I’m usually grateful for Thomas DiLorenzo’s take on policy and government overreach, but I think he oversimplifies ACORN’s now decades-old relationship with the nation’s bankers.
Extortion? A shake-down? Yes, to some extent and in some ways. But we must keep in mind that the banks quickly realized that there were buckets of short-term money to be booked doing precisely what ACORN wanted — throwing loans around without regard to long-term credit-worthiness of borrowers. Doing so paralyzed regulators who were put in uncomfortable position of getting exactly what they had asked for — more credit for those without any ability to repay it. With both ACORN’s street-theater crews and bank lobbyists on the offense for a permissive credit environment, it turned out to be impossible for the feds to impose any notion of traditional standards of risk on the banks.

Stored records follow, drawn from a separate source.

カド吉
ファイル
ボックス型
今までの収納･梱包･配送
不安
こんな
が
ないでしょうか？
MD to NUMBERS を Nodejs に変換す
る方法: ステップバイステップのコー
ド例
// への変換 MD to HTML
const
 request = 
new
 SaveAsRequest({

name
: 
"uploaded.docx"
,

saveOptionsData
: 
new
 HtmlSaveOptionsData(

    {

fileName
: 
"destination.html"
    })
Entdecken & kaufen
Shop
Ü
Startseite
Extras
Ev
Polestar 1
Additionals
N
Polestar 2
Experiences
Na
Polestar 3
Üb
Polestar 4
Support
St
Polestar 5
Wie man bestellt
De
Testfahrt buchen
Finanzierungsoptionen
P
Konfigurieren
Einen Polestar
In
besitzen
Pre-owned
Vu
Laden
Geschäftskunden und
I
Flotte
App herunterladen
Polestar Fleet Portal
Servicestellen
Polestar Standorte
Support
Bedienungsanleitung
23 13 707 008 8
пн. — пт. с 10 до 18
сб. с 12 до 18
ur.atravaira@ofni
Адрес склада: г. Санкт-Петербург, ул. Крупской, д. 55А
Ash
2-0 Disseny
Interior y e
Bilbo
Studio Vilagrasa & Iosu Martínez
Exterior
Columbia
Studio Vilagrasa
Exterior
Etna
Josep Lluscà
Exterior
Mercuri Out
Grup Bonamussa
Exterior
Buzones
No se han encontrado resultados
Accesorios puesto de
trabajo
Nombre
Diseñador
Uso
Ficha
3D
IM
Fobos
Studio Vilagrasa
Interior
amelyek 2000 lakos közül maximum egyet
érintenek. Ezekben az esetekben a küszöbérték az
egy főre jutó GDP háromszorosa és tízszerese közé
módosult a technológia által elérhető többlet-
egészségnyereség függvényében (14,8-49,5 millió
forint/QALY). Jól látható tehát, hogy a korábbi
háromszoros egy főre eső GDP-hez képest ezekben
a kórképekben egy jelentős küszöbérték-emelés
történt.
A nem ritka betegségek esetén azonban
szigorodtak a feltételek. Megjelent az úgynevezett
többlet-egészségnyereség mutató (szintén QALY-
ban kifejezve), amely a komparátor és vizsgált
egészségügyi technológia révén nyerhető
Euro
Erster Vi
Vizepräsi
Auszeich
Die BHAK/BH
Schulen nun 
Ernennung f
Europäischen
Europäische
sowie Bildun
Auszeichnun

Bankers were getting rich, ACORN rolling in millions of contracts with banks to “serve” the under-served, politicians of all stripes were getting cash and energy from both sides, consumers leveraged modest incomes into $500K homes — there was no incentive to do anything else.
Once it became clear — by 2007 certainly — that a decade or more of willy-nilly lending was unsustainable, regulators were trapped in the too-big-to-fail box.
In short, ACORN and various other frankly Marxist activist groups were a big part, perhaps even a necessary condition, of the financial meltdown. However, the failure of American corporate governance and ethics played at least as big a role.